Several API libraries for Java and C++ support SAX, so it is widely available. However, a major downside with SAX, as I said in Chapter 1, is that there isn't a standard way to create documents using SAX. The Apache Xerces distribution has SAX-based classes for creating XML output. So does MSXML. However, they're different.
Still, the choice of SAX over DOM is subject to several nonfunctional considerations, not the least of which is the programming paradigm. Are you more comfortable with event-based programming, or do you prefer working with trees? Take your pick.
Generated Class Bindings
An increasing number of products and freely available tools will generate Java or C++ classes for you if given a schema for input. Here are a few of those products.
The promise of tools like this is that if you give them a schema, they'll generate all the code necessary to let you access an XML document just like you would any other C++ or Java object. There is no complicated DOM, SAX, or other lower-level XML-specific code to write. This solution may be superior to DOM programming for many situations and is probably worth your consideration. However, despite all its benefits we need to keep in mind some of the potential drawbacks.
I've been around long enough to remember some early code generation products and to remember that they never caught on despite the promised benefits. Do a thorough assessment. The tools may make processing small, simple documents very easy. However, for larger, more complex documents with many optional Elements and Attributes, most of your program logic may deal more with content than with the particular APIs. A code generator may or may not save you significant effort over DOM programming.
I'm sure that 40 years ago similar concerns were raised by old assembly language programmers warning about the drawbacks of third-generation languages like COBOL and FORTRAN. So, call me an old (or new) fuddy-duddy if you like. The best advice I can offer is to do a thorough evaluation, including testing with a wide variety of inputs, before you commit to a particular tool. Despite the potential drawbacks, I do need to say that these tools get one thing right. They start with the data model.
Options for Procedural Languages
It's not that you don't have any options with strictly procedural languages like C, COBOL, and FORTRAN. It's just that your options are somewhat limited and nonstandard.
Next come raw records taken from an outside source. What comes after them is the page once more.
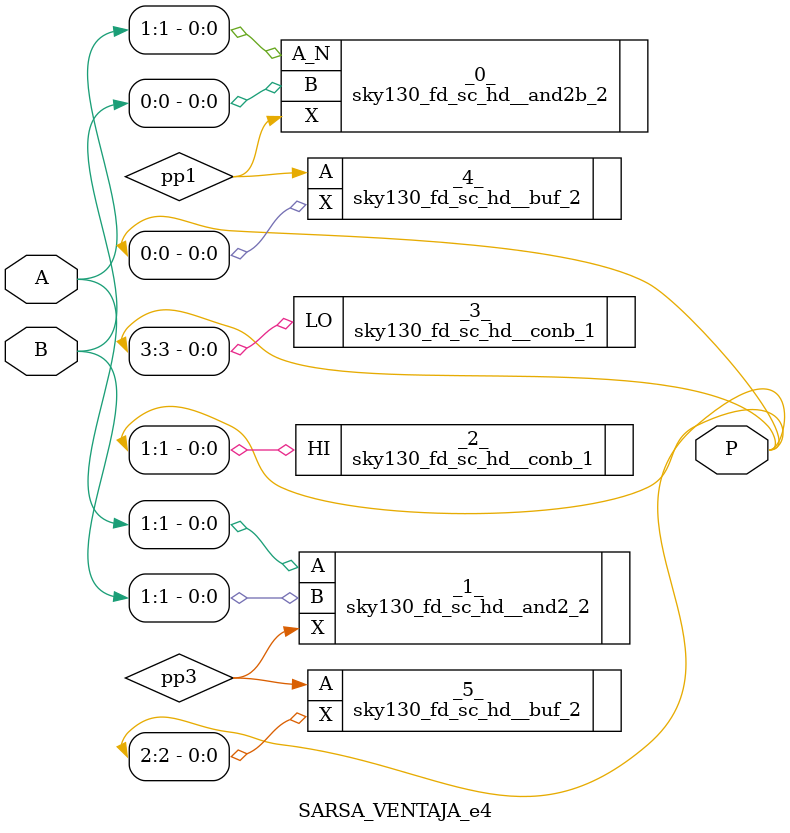
<source format=v>
module SARSA_VENTAJA_e4 (A,
    B,
    P);
 input [1:0] A;
 input [1:0] B;
 output [3:0] P;

 wire pp1;
 wire pp3;

 sky130_fd_sc_hd__and2b_2 _0_ (.A_N(A[1]),
    .B(B[0]),
    .X(pp1));
 sky130_fd_sc_hd__and2_2 _1_ (.A(A[1]),
    .B(B[1]),
    .X(pp3));
 sky130_fd_sc_hd__conb_1 _2_ (.HI(P[1]));
 sky130_fd_sc_hd__conb_1 _3_ (.LO(P[3]));
 sky130_fd_sc_hd__buf_2 _4_ (.A(pp1),
    .X(P[0]));
 sky130_fd_sc_hd__buf_2 _5_ (.A(pp3),
    .X(P[2]));
 sky130_fd_sc_hd__decap_3 PHY_EDGE_ROW_0_Right_0 ();
 sky130_fd_sc_hd__decap_3 PHY_EDGE_ROW_1_Right_1 ();
 sky130_fd_sc_hd__decap_3 PHY_EDGE_ROW_2_Right_2 ();
 sky130_fd_sc_hd__decap_3 PHY_EDGE_ROW_3_Right_3 ();
 sky130_fd_sc_hd__decap_3 PHY_EDGE_ROW_4_Right_4 ();
 sky130_fd_sc_hd__decap_3 PHY_EDGE_ROW_5_Right_5 ();
 sky130_fd_sc_hd__decap_3 PHY_EDGE_ROW_6_Right_6 ();
 sky130_fd_sc_hd__decap_3 PHY_EDGE_ROW_7_Right_7 ();
 sky130_fd_sc_hd__decap_3 PHY_EDGE_ROW_8_Right_8 ();
 sky130_fd_sc_hd__decap_3 PHY_EDGE_ROW_9_Right_9 ();
 sky130_fd_sc_hd__decap_3 PHY_EDGE_ROW_0_Left_10 ();
 sky130_fd_sc_hd__decap_3 PHY_EDGE_ROW_1_Left_11 ();
 sky130_fd_sc_hd__decap_3 PHY_EDGE_ROW_2_Left_12 ();
 sky130_fd_sc_hd__decap_3 PHY_EDGE_ROW_3_Left_13 ();
 sky130_fd_sc_hd__decap_3 PHY_EDGE_ROW_4_Left_14 ();
 sky130_fd_sc_hd__decap_3 PHY_EDGE_ROW_5_Left_15 ();
 sky130_fd_sc_hd__decap_3 PHY_EDGE_ROW_6_Left_16 ();
 sky130_fd_sc_hd__decap_3 PHY_EDGE_ROW_7_Left_17 ();
 sky130_fd_sc_hd__decap_3 PHY_EDGE_ROW_8_Left_18 ();
 sky130_fd_sc_hd__decap_3 PHY_EDGE_ROW_9_Left_19 ();
 sky130_fd_sc_hd__tapvpwrvgnd_1 TAP_TAPCELL_ROW_0_20 ();
 sky130_fd_sc_hd__tapvpwrvgnd_1 TAP_TAPCELL_ROW_0_21 ();
 sky130_fd_sc_hd__tapvpwrvgnd_1 TAP_TAPCELL_ROW_1_22 ();
 sky130_fd_sc_hd__tapvpwrvgnd_1 TAP_TAPCELL_ROW_2_23 ();
 sky130_fd_sc_hd__tapvpwrvgnd_1 TAP_TAPCELL_ROW_3_24 ();
 sky130_fd_sc_hd__tapvpwrvgnd_1 TAP_TAPCELL_ROW_4_25 ();
 sky130_fd_sc_hd__tapvpwrvgnd_1 TAP_TAPCELL_ROW_5_26 ();
 sky130_fd_sc_hd__tapvpwrvgnd_1 TAP_TAPCELL_ROW_6_27 ();
 sky130_fd_sc_hd__tapvpwrvgnd_1 TAP_TAPCELL_ROW_7_28 ();
 sky130_fd_sc_hd__tapvpwrvgnd_1 TAP_TAPCELL_ROW_8_29 ();
 sky130_fd_sc_hd__tapvpwrvgnd_1 TAP_TAPCELL_ROW_9_30 ();
 sky130_fd_sc_hd__tapvpwrvgnd_1 TAP_TAPCELL_ROW_9_31 ();
endmodule

</source>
I'll discuss three basic options here.
The first option involves linking routines in an XML supporting object-oriented language, probably C++, with your application. Digital Equipment (later Compaq and now part of Hewlett Packard) as early as 1978 supported a calling and linking standard that allowed modules written in any language on the VMS operating system to call modules in any other language. Even today not all operating systems and development environments offer this support or offer it as transparently . However, many do. If you happen to be fortunate enough to have this option, it's probably the easiest route to adding XML support to your application. Develop all your XML handling modules in C++, design so that you're sure you can pass the data back and forth, and you have the job done.
The second option is specialized API libraries, software packages, or compilers that provide XML APIs directly to these procedural languages. Several open source and proprietary alternatives are available. Here are a few examples.
APIs like these can certainly provide native XML support to an existing application. However, there are several issues to consider. As I said earlier, they generally don't provide native support for standard APIs like SAX and the DOM. Another issue is whether or not they support schema validation. Some older tools may not even support XML namespaces. Find out! Other issues to consider are the same as for any other development tool. The cost of the tool, its quality, its support, and the stability of the vendor (or the breadth and depth of the open source community) are usually of the highest importance.
The third option to consider is reassessing whether or not you really need native XML support. If your application is coded entirely in C, COBOL, or FORTRAN, you probably still do a lot of processing in batch mode. Unless you have particular requirements for real-time behavior (perhaps something similar to a CICS [*] transaction processing monitor), consider auxiliary stand-alone conversion utilities like those developed in this book.